Disability: Autistic Wiltshire was born in 1974 in London to West Indian parents. He is an autistic savant and world famous architectural artist. He learned to speak at the age of nine, and at the age of ten began drawing detailed sketches of London landmarks. While he has created many prodigious works of art, his most recent was a eighteen foot wide panoramic landscape of the skyline of New York City, after only viewing it once during a twenty minute helicopter ride.
At the age of five, Stephen was sent to Queensmill School in London, where it was noticed that the only pastime he enjoyed was drawing. It soon became apparent he communicated with the world through the language of drawing; first animals, then London buses, and finally buildings. These drawings show a masterful perspective, a whimsical line, and reveal a natural innate artistry.
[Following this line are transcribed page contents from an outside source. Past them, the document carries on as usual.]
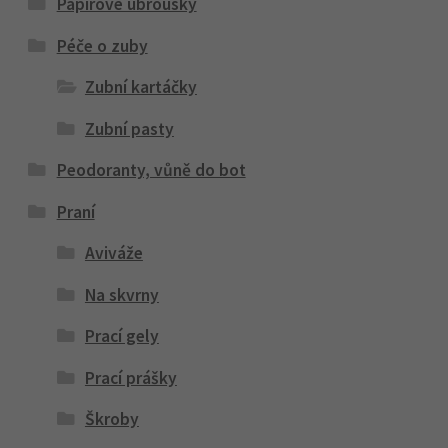
Papírové ubrousky
Péče o zuby
Zubní kartáčky
Zubní pasty
Peodoranty, vůně do bot
Praní
Aviváže
Na skvrny
Prací gely
Prací prášky
Škroby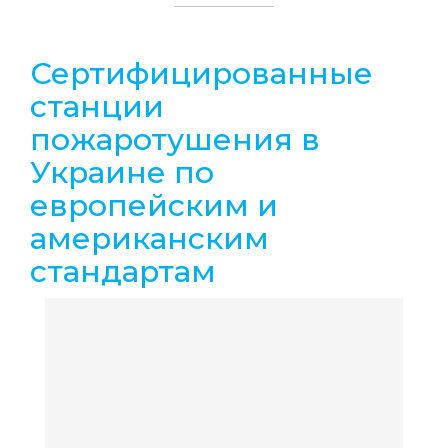
Сертифицированные
станции
пожаротушения в
Украине по
европейским и
американским
стандартам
The instructors at Queensmill School encouraged him to speak by temporarily taking away his art supplies so that he would be forced to ask for them. Stephen responded by making sounds and eventually uttered his first word – “paper.” He learned to speak fully at the age of nine. His early illustrations depicted animals and cars; he is still extremely interested in american cars and is said to have an encyclopedic knowledge of them. When he was about seven, Stephen became fascinated with sketching landmark London buildings.
One of Stephen’s teachers took a particular interest in him, who later accompanied his young student on drawing excursions and entered his work in children’s art competitions, many of which garnered Stephen awards. The local press became increasingly suspicious as to how a young child could produce such masterful drawings.
The media interest soon turned nationwide and the 7 year old Stephen Wiltshire made his first steps to launch his lifelong career. The same year he sold his first work and by the time he turned 8, he received his first commission from the British Prime Minister to create a drawing of Salisbury Cathedral.
In February 1987 Stephen appeared in The Foolish Wise Ones. (The show also featured savants with musical and mathematical talents.) During his segment Hugh Casson, a former president of London’s Royal Academy of Arts, referred to him as “possibly the best child artist in Britain.”
Casson introduced Stephen to Margaret Hewson, a literary agent who helped Stephen field incoming book deals and soon became a trusted mentor. She helped Stephen publish his first book, Drawings (1987), a volume of his early sketches that featured a preface by Casson. Hewson, known for her careful stewardship of her clients’ financial interests, made sure a trust was established in Stephen’s name so that his fees and royalties were used wisely.
Hewson arranged Stephen’s first trip abroad, to New York City, where he sketched such legendary skyscrapers as the Empire State Building and the Chrysler Building, as part of a feature being prepared by the London-based International Television News. While in New York Stephen met Oliver Sacks.
Sacks was fascinated by the young artist, and the two struck up a long friendship; Sacks would ultimately write extensively about Stephen. The resulting illustrations from his visit – along with sketches of sites in the London Docklands, Paris, and Edinburgh – formed the basis for his second book, Cities (1989), which also included some drawings of purely imaginary metropolises.